Unos 359 reos del penal La Esperanza, el principal de El Salvador, fueron trasladados este viernes a dos prisiones con mayor seguridad en el departamento occidental de Sonsonante para evitar que comanden acciones delictivas desde su encierro, informó una fuente oficial.
"Estos traslados son parte de los planes de reubicación de reos, algunos de los trasladados son reclusos que han estado girando instrucciones de delitos a bandas criminales en el exterior", dijo a la prensa el director general de Centros Penales, Rodil Hernández.

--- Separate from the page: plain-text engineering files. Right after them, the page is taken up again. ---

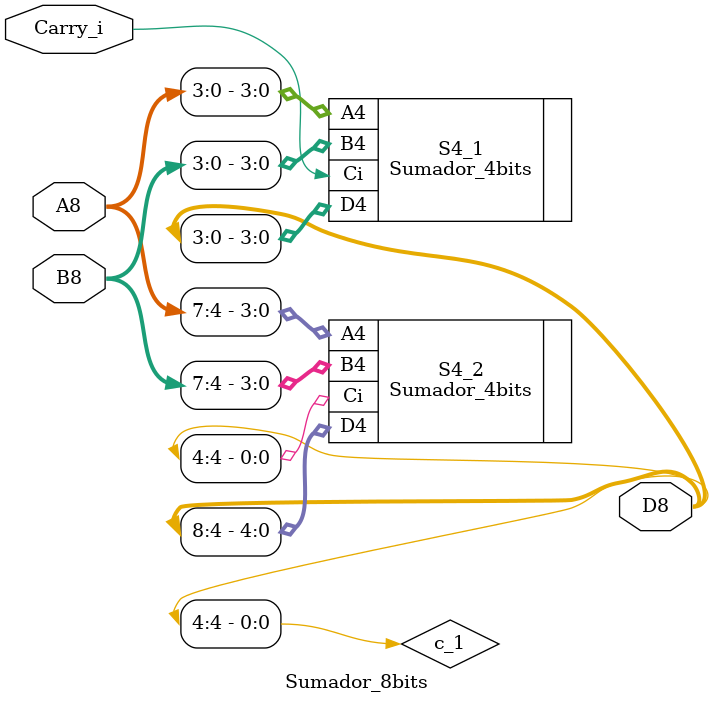
<source format=v>
`timescale 1ns/1ns
module Sumador_8bits(
    input [7:0]A8,
    input [7:0]B8,
    input Carry_i,
    output [8:0]D8 
    
    );

wire c_1; 
assign c_1=D8[4];

Sumador_4bits S4_1(
    .A4(A8[3:0]),
    .B4(B8[3:0]),
    .Ci(Carry_i),
    .D4(D8[3:0])
    
    );

Sumador_4bits S4_2(
    .A4(A8[7:4]),
    .B4(B8[7:4]),
    .Ci(c_1),
    .D4(D8[8:4])
    
    );





endmodule

</source>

Señaló que los trasladados del penal La Esperanza, conocido como Mariona por estar en un cantón con el mismo nombre en el norte de la capital, "son reos comunes, no pertenecen a pandillas", y serán distribuidos en los penales de Izalco y Sonsonate, al oeste de San Salvador.
Entre los trasladados figuran 34 miembros de una banda criminal identificada por las autoridades como "La Raza", la cual ordenaba desde la cárcel a sus miembros que cometan delitos como extorsión o robos, explicó Hernández.
Los reclusos fueron trasladados esposados en autobuses a los penales de Izalco y Sonsonate bajo una fuerte custodia de agentes de la Policía Nacional Civil (PNC).
"Vamos a seguir trabajando para desarticular cualquier intento de ordenar el cometimiento de ilícitos desde los centros penales", advirtió el director de Centros Penales.
En abril y mayo pasados, las autoridades penitenciarias reubicaron en distintas cárceles del país a unos 1.500 pandilleros con el propósito de desarticular las redes de extorsión que mantenían con miembros en libertad de esos grupos.
El Salvador sufre una escalada de violencia provocada por las pandillas, a las que las autoridades les responsabilizaban por al menos el 60% de los hechos violentos que ocurren en el país.
Cifras de la Policía indican que entre enero y junio se registraron 2.859 asesinatos, más del doble que el mismo período del año pasado.
Este viernes, el director de la Policía, comisionado Mauricio Ramírez, ordenó el levantamiento de un acuartelamiento de la policía que había dispuesto poco antes, por reclamos de agentes que denunciaban la inadecuada condición de los puestos en los que debían mantenerse.